A blue garbage truck inched up Madison Avenue like an enormous mechanized mastodon and came to a stop in front of the Stephen Hahn Gallery at 960 Madison. There was nothing unusual about the appearance of the truck or the nature of its business. Most of the city’s private haulers made their rounds after the rush-hour traffic subsided and the streets were free of the day’s congestion. The only unusual thing a careful observer might have questioned was the number of men riding on the blue monster. Most trucks carried a contingent of two—the driver and the helper who did most of the heavy lifting. This truck was carrying four men dressed in green coveralls.
Before the garbage truck came to a complete stop, three men jumped off onto the sidewalk. The driver remained where he was. One of the three busied himself with the heavy metal cans in front of the gallery while his two colleagues disappeared into the dark shadows in the alley alongside the building. Silently, one of the two men in the alley took out a large ring of keys—not keys really, but an array of long metal picks with flat tips and ridges on the sides. For the better part of ten minutes, he fitted the picks into the upper lock on the back door of the gallery while his partners checked the streets for approaching pedestrians or, worse, a policeman on the beat.
Finally, after trying more than two dozen picks in the stubborn lock, he found one that unlocked the bolt. This accomplished, he put the picks back in the right hip pocket of his coveralls and went to work on the lower lock. This one was easy. It was a simpler model. He smashed it in with a heavy tool that looked like a giant punch and left a gaping, round hole where the lock had been.
Inside the gallery now, the two men seemed to know exactly what they were looking for. Most of the paintings they were interested in were hanging on the far wall. They removed seven in all, leaving more than thirty others untouched throughout the gallery. Working quickly, they wrapped the paintings in heavy canvas, in bundles of two and three, then carried the paintings in their wrappings out to the waiting truck. The huge blue truck was already in motion by the time they were back on its sides, inching north on Madison, slowly at first, then picking up speed when the light turned green. Within minutes, they had disappeared into the night. The whole job lasted a little more than fifteen minutes from beginning to end.
“The paintings were among the most valuable in the collection,” Stephen Hahn told the media later that night. “Nympheas alone, painted between 1900 and 1910 by Claude Monet, was worth a fortune,” said Hahn.
(Nympheas would fetch the equivalent of $36 million dollars at a Sotheby’s auction in London on June 19, 2007.)
Mr.
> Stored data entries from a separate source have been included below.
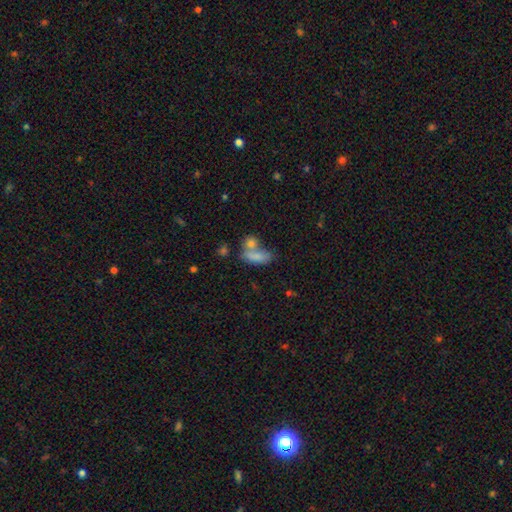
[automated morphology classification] Smooth or featured?
  - smooth: 80% *
  - featured or disk: 11%
  - star or artifact: 9%
How rounded?
  - in between: 75% *
  - cigar-shaped: 18%
  - round: 7%
Merging?
  - merger: 44% *
  - none: 36%
  - minor disturbance: 13%
  - major disturbance: 7%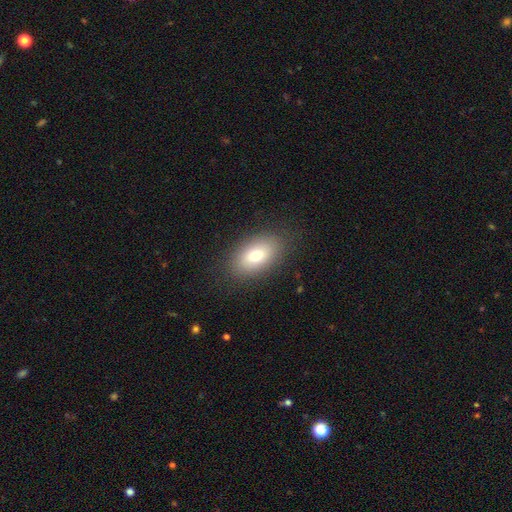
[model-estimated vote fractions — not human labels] Smooth or featured? Predicted: smooth (p=0.76). How rounded? Predicted: in between (p=0.91). Merging? Predicted: none (p=0.86).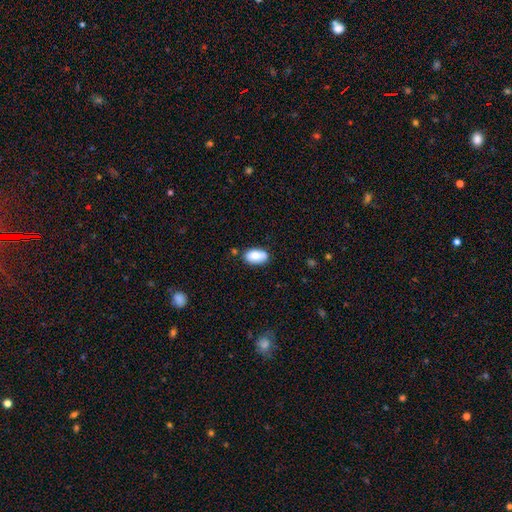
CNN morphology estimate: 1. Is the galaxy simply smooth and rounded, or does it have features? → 84% smooth, 9% featured or disk, 7% star or artifact.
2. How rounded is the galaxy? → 92% in between, 4% cigar-shaped, 4% round.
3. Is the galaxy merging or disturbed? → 75% none, 17% minor disturbance, 4% merger, 3% major disturbance.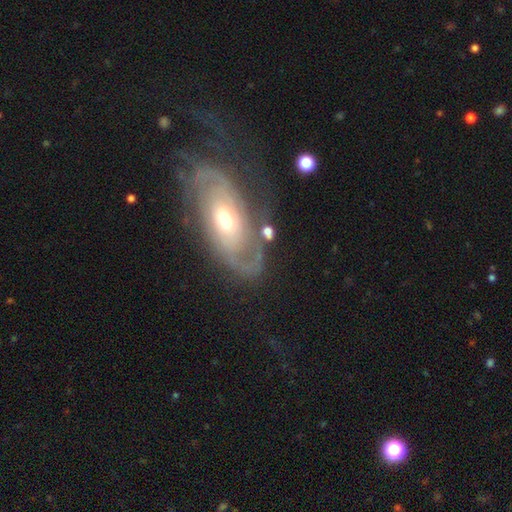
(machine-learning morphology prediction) Smooth or featured? featured or disk (85%)
Edge-on disk? no (94%)
Bar? no (67%)
Spiral arms? yes (93%)
Spiral winding? tight (54%)
Spiral arm count? 2 (60%)
Bulge size? moderate (61%)
Merging? none (61%)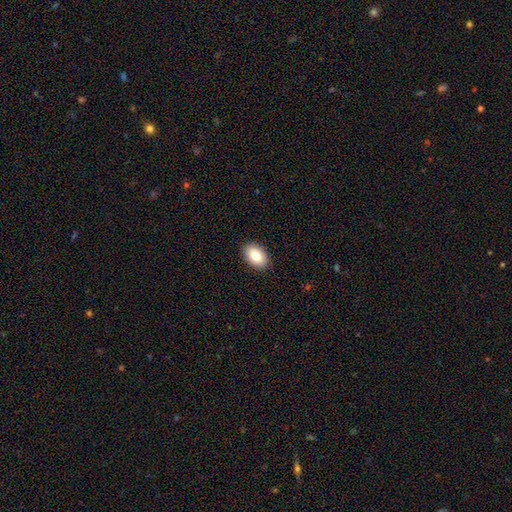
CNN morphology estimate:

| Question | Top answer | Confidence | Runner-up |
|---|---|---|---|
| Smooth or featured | smooth | 85% | featured or disk (8%) |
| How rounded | in between | 89% | round (10%) |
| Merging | none | 90% | minor disturbance (8%) |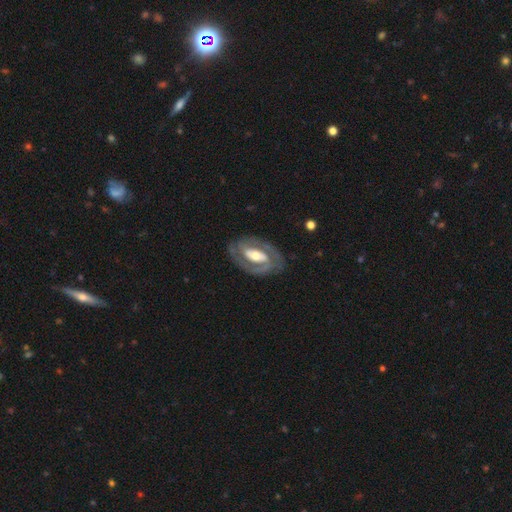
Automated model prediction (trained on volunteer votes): This is clearly a featured or disk galaxy (81%). It is clearly not viewed edge-on (94%). Bar: marginally strong (39%). Spiral arm pattern: likely yes (78%). Spiral arm count: clearly 2 (82%). Spiral winding: possibly tight (52%). Central bulge: possibly moderate (58%). Merging: clearly none (80%).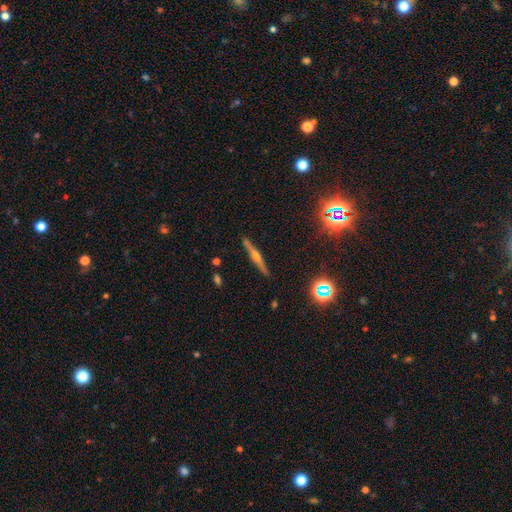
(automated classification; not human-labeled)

Hahn said he had closed the gallery around 6:15 pm, securing the door with two locks—the upper one, which he had been told was unpickable, and the simpler lower lock—and went off to a meeting of the Art Dealers Association of America.
“As a matter of fact,” said Hahn, “the main subject we discussed was the thievery that has been going on in New York lately.”
Hahn was awakened shortly after 11:30 by a telephone call from his assistant, Paul Herring, who informed Hahn that the cleaning lady had found the door unlocked when she arrived for work about 11:00 and called the police. The FBI was also notified immediately, and according to a spokesman for the bureau, alerts were dispatched to airports and other embarkation points to prevent the paintings from being taken out of the country.
Stephen Hahn speculated that the thieves’ real intent might be to hold the paintings as ransom for the insurance money rather than to sell them. “It would be extremely difficult to sell them,” said the art dealer, “because they are so easily identified. I just don’t see who would buy them. They’re all collectors’ items, high-quality paintings … major, important pictures. You cannot dispose of these things.”




PART ONE

THE PAINTINGS

CHAPTER ONE

In May 1973, I was celebrating my birthday with my family in North Hollywood, California, which was called Studio City back then. I had arrived earlier in the day with my wife, Marie, and two children, Jerry and Christine, at the home of friends after a long drive down the coast from San Francisco. Our host and I had grown up together in a working-class battleground in the Throgs Neck section of the Bronx, and we both considered ourselves blessed to have escaped from its stultifying embrace. Danny had gone west to pursue his dream of becoming an actor and a screenwriter, and I already had two books published with a third one due out later that year. We were proud of our accomplishments, being two sons of the Bronx. My father was a first-generation American, and Danny’s father was born in Ireland. Neither of them had any education to speak of.
We were sitting around after dinner, enjoying a final glass of wine before retiring, when the phone rang. Danny picked it up and turned immediately toward me.
“It’s for you. I think it’s your sister.”
“It has to be. She’s the only one who knows I’m here.”
My sister, Carol, sounded frantic on the other end of the line. “You’ve got to come home right away,” she said. “Something terrible has happened to Dad.”
“What’s wrong?”
“He’s in the hospital. He’s been hemorrhaging something awful. He’s lost a lot of blood. I don’t think he can last that long.”
“Oh, my God! What happened?”
“I think it’s his intestines. I can’t handle this all by myself. I need you to get here as soon as you can.”
“Where is he?”
“He’s in Saint Agnes in White Plains, in intensive care. I don’t know what I’ll do if something happens to him.” She started to weep loudly, a piercing plea from three thousand miles away.
“Take it easy. I’ll get there as soon as possible. I’ll see if there’s a flight back tonight.”
“What is it?” Marie asked after I hung up the phone.
“It’s my father. He’s in the hospital. Carol doesn’t think he can last long. We have to call the airline and see how soon we can get back to New York.”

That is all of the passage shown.